仮想イベントをグローバルに運営、Gramercy Tech がサーバーレス テクノロジーをどのように活用したか
Google Cloud Japan Team
※この投稿は米国時間 2022 年 5 月 25 日に、Google Cloud blog に投稿されたものの抄訳です。
編集者注: 今回のゲスト投稿では、Gramercy Tech がお客様とベンダーの 2 つの立場から Google Cloud のサーバーレス テクノロジーに取り組んだ経験についてお聞きしています。大規模なイベントには常に多くの作業が伴います。複数のリージョンで事前にプロビジョニングされた Cloud Run のインフラストラクチャとグローバルなロード バランシングを活用することで、チームがコンテンツとイベントのエクスペリエンスに集中できました。
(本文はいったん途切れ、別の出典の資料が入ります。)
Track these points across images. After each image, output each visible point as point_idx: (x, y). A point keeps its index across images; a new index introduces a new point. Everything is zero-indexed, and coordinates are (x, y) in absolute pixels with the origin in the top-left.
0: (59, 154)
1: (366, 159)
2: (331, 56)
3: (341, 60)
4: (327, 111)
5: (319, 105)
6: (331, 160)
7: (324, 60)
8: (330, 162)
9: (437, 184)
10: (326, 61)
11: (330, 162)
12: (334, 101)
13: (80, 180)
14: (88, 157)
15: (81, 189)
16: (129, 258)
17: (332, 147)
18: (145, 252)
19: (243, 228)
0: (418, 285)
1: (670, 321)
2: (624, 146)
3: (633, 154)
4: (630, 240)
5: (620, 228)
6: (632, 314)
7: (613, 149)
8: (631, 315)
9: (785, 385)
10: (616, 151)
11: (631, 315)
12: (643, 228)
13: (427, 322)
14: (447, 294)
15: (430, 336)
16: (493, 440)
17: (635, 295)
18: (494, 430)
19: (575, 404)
世界がコロナ禍から徐々に脱却していく中で、完全なオンラインでの仮想イベントから得た教訓は、イベントの運営や参加のあり方に永続的な影響を与えることでしょう。Google Cloud が Gramercy Tech にグローバルな社内販売イベントの運営支援を依頼した際、これを機に、サーバーレス テクノロジーとマルチリージョン デプロイメントを活用して、より優れたユーザー エクスペリエンスをより効率的かつより少ない運用負荷で提供するため、当社の Eventfinity プラットフォームの機能を強化する方法を検討することにしました。
世界中の視聴者が集まるイベントサイトでは、タイムゾーンだけでなく、イベントのライフサイクルによっても、負荷が大きく変動します。登録ウィンドウでは、開閉時にアクティビティが急増しますし、イベント期間中はライブ コンテンツと録画コンテンツが混在するため、トラフィックが少ない期間と多い期間が発生します。グローバル会議の参加者は、誰もが多忙なスケジュールを調整してこの時間に参加しており、エクスペリエンス全体を通じて迅速で応答性の高いイベントサイトを当然期待できるものだと考えています。これらの目標を達成するにあたり、以下のグローバルなサーバーレス アーキテクチャにプラットフォームを簡単に適応させることができました。
3 つのリージョンにデプロイされたアーキテクチャ
標準的なコンテナを使用したため、主要なアプリケーション サービスを Cloud Run にパッケージ化してデプロイするのは簡単でした。これを複数のリージョンにデプロイし、Cloud ロードバランサを使用して、世界中のどこからでもトラフィックが最も近いインスタンスにルーティングされるようにすることができました。Cloud SQL を使用することで、リード レプリケーションをグローバルに確立できました。Cloud Memorystore を利用してデプロイした Redis と Memcache により、プラットフォームのコア機能を高速に保つことができています。これらのマネージド サービスを利用することで、このアーキテクチャを迅速にデプロイでき、プラットフォームの運用に集中できました。マルチリージョン インフラストラクチャの設定が、これほど簡単だとは思いもよりませんでした。
メディアとコンテンツを Cloud CDN にオフロード可能で、バイトの移動ではなく、エクスペリエンスに集中できます。
アプリケーション層は、ユーザーとプラットフォームとの直接的なやりとりの多くを処理するため、その需要は大きく変動します。Cloud Run は、環境全体にアップデートをデプロイするスピードと、インスタンスのスケールアップおよびスケールダウンにより、時間と費用を大幅に削減することができ、私たちにとって大きな変化をもたらしました。
まとめると、これまでのインフラストラクチャはコードを直接実行するベアメタル サーバーばかりでしたが、GCP の多くはコンテナを活用していたため、この経験により、チームがコンテナ システムをさらに活用するようになりました。この後押しにより、私たちは全設計において可能な限りコンテナやサーバーレス インフラストラクチャを使用してプラットフォームの再構築を行い、全体としてより速く安定した環境を構築できました。今後、私たちはシステムの大部分を GCP に移行する予定です。
Gramercy は、COVID-19(新型コロナウイルス感染症)以前のペーパーレス化、COVID-19 渦中の完全仮想化、ハイブリッド イベントという新境地など、時代のニーズに応じて常にテクノロジーを進化させてきました。イベント管理の最先端に立ち続けてきたその背景には、Google や Google Cloud との連携があったのです。